Indipendentemente dalle motivazioni del rilascio, resta un fatto incontrovertibile: quelle armi possono uccidere. «Riguardo all’omicidio di Voghera, saranno i magistrati inquirenti a fare chiarezza», premette Giorgio Beretta, analista dell’Osservatorio permanente sulle armi leggere e le politiche di sicurezza e difesa (Opal). L’esperto, con Tag43, si sofferma su altri dati, che raccontano l’importante della questione: «Nell’ultimo triennio in Italia un omicidio su dieci è stato commesso con armi regolarmente detenute. Sono stati almeno 131 gli omicidi perpetrati da legali detentori di armi a fronte di 91 omicidi di tipo mafioso e di 37 omicidi per furto o rapina». E la politica non sembra interessarsene troppo. «Prima del Conte I, sapete quando è stato affrontato per l’ultima volta l’argomento della legittima difesa nelle aule parlamentari? Quando al governo c’era il centrosinistra, che peraltro è stato al governo quasi sempre, ma allora era centrosinistra più Alfano», sottolinea Giuseppe Civati, editore di People da sempre attento alla questione delle armi.

La legge sulle armi approvata dal governo Lega e 5 Stelle

Il riferimento è alla riforma, approvata da Lega e Movimento 5 Stelle ed entrata in vigore nel settembre 2018. Questo testo consente di detenere tre pistole semiautomatiche con caricatori fino a 20 colpi, 12 fucili semiautomatici (la legge prima ne prevedeva 6) con numero illimitato di caricatori da 10 colpi e un numero illimitato di fucili da caccia oltre a centinaia di munizioni. Civati ricorda un altro aspetto: «Sulla legittima difesa si seguì la Lega nel folle tentativo di normare i concetti di nottetempo e turbamento. Nessuno fece parola delle conseguenze di una diffusione indiscriminata di armi presso la popolazione, né mise limiti e soglie in un “settore” in cui purtroppo esistono mille scorciatoie».

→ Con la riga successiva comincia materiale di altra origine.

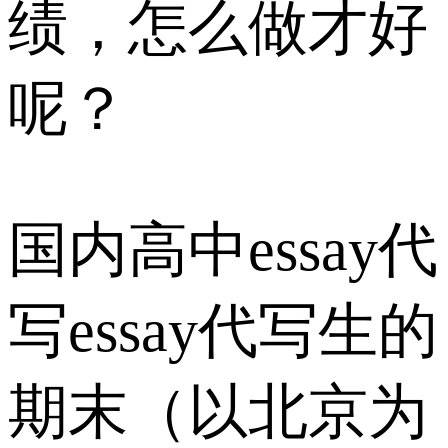
绩，怎么做才好
呢？
国内高中essay代
写essay代写生的
期末（以北京为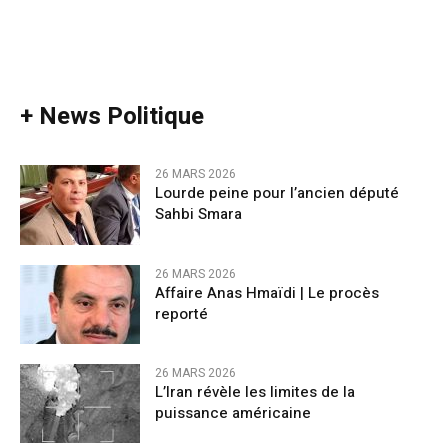
+ News Politique
26 MARS 2026
Lourde peine pour l’ancien député
Sahbi Smara
26 MARS 2026
Affaire Anas Hmaïdi | Le procès
reporté
26 MARS 2026
L’Iran révèle les limites de la
puissance américaine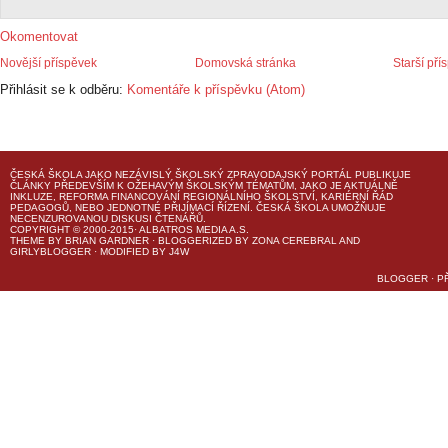
Okomentovat
Novější příspěvek
Domovská stránka
Starší pří
Přihlásit se k odběru:
Komentáře k příspěvku (Atom)
ČESKÁ ŠKOLA
JAKO NEZÁVISLÝ ŠKOLSKÝ ZPRAVODAJSKÝ PORTÁL PUBLIKUJE
ČLÁNKY PŘEDEVŠÍM K OŽEHAVÝM ŠKOLSKÝM TÉMATŮM, JAKO JE AKTUÁLNĚ
INKLUZE, REFORMA FINANCOVÁNÍ REGIONÁLNÍHO ŠKOLSTVÍ, KARIÉRNÍ ŘÁD
PEDAGOGŮ, NEBO JEDNOTNÉ PŘIJÍMACÍ ŘÍZENÍ.
ČESKÁ ŠKOLA
UMOŽŇUJE
NECENZUROVANOU DISKUSI ČTENÁŘŮ.
COPYRIGHT © 2000-2015· ALBATROS MEDIA A.S.
THEME
BY
BRIAN GARDNER
· BLOGGERIZED BY
ZONA CEREBRAL
AND
GIRLYBLOGGER
· MODIFIED BY
J4W
BLOGGER
·
P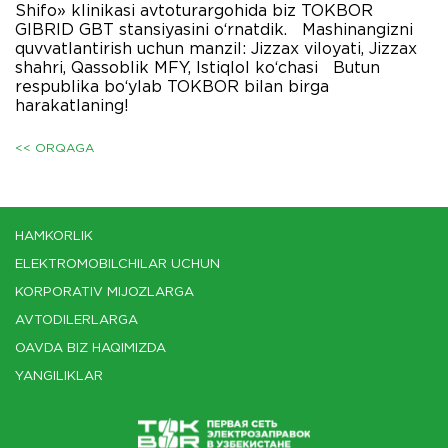
Shifo» klinikasi avtoturargohida biz TOKBOR
GIBRID GBT stansiyasini o‘rnatdik. Mashinangizni
quvvatlantirish uchun manzil: Jizzax viloyati, Jizzax
shahri, Qassoblik MFY, Istiqlol ko‘chasi Butun
respublika bo‘ylab TOKBOR bilan birga
harakatlaning!
<< ORQAGA
HAMKORLIK
ELEKTROMOBILCHILAR UCHUN
KORPORATIV MIJOZLARGA
AVTODILERLARGA
OAVDA BIZ HAQIMIZDA
YANGILIKLAR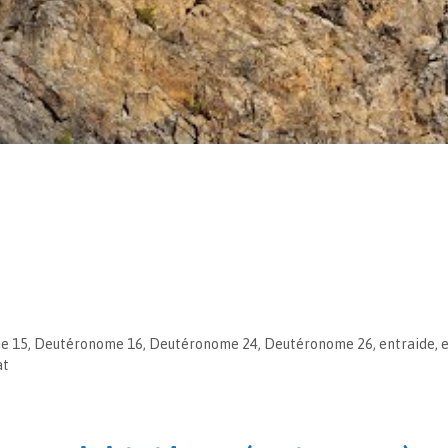
e 15
,
Deutéronome 16
,
Deutéronome 24
,
Deutéronome 26
,
entraide
,
e
at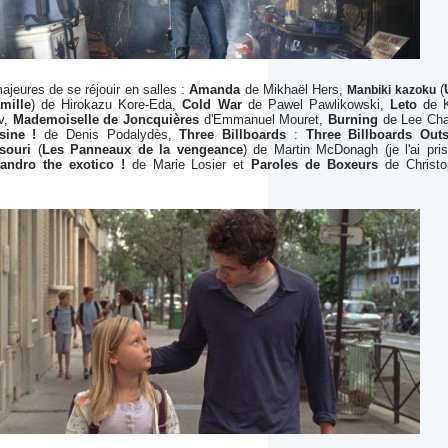
ajeures de se réjouir en salles :
Amanda
de Mikhaël Hers,
(
Manbiki kazoku
amille
) de Hirokazu Kore-Eda,
Cold War
de Pawel Pawlikowski,
Leto
de Ki
v,
Mademoiselle de Joncquières
d'Emmanuel Mouret,
Burning
de Lee Cha
sine !
de Denis Podalydès,
Three Billboards
:
Three Billboards Outs
souri
(
Les Panneaux de la vengeance
)
de Martin McDonagh (je l'ai pri
andro the exotico !
de Marie Losier et
Paroles de Boxeurs
de Christo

E in questo senso i dati di Opal lasciano poco spazio all’interpretazione: è più facile essere uccisi da un legale detentore di armi che dalla mafia o dai rapinatori. Il motivo? «Le norme per ottenere una licenza per armi sono troppo blande, evidenzia Beretta. «Non sono richiesti esami psichiatrici o tossicologici, né all’atto della domanda né al rinnovo che avviene ogni cinque anni con una semplice visita medica come quella per la patente di guida», evidenzia Beretta. Insomma, «se davvero vogliamo cercare di prevenire questi omicidi non è sufficiente dire basta armi ai privati, ma occorre rivedere le norme sulle licenze, introducendo l’obbligo di controlli clinici e tossicologici annuali da parte dei richiedenti. Soprattutto non bisognerebbe permettere di detenere un ampio numero di armi con semplici licenze per tiro sportivo (la licenza più richiesta anche da chi non pratica alcuna attività sportiva) o per la caccia».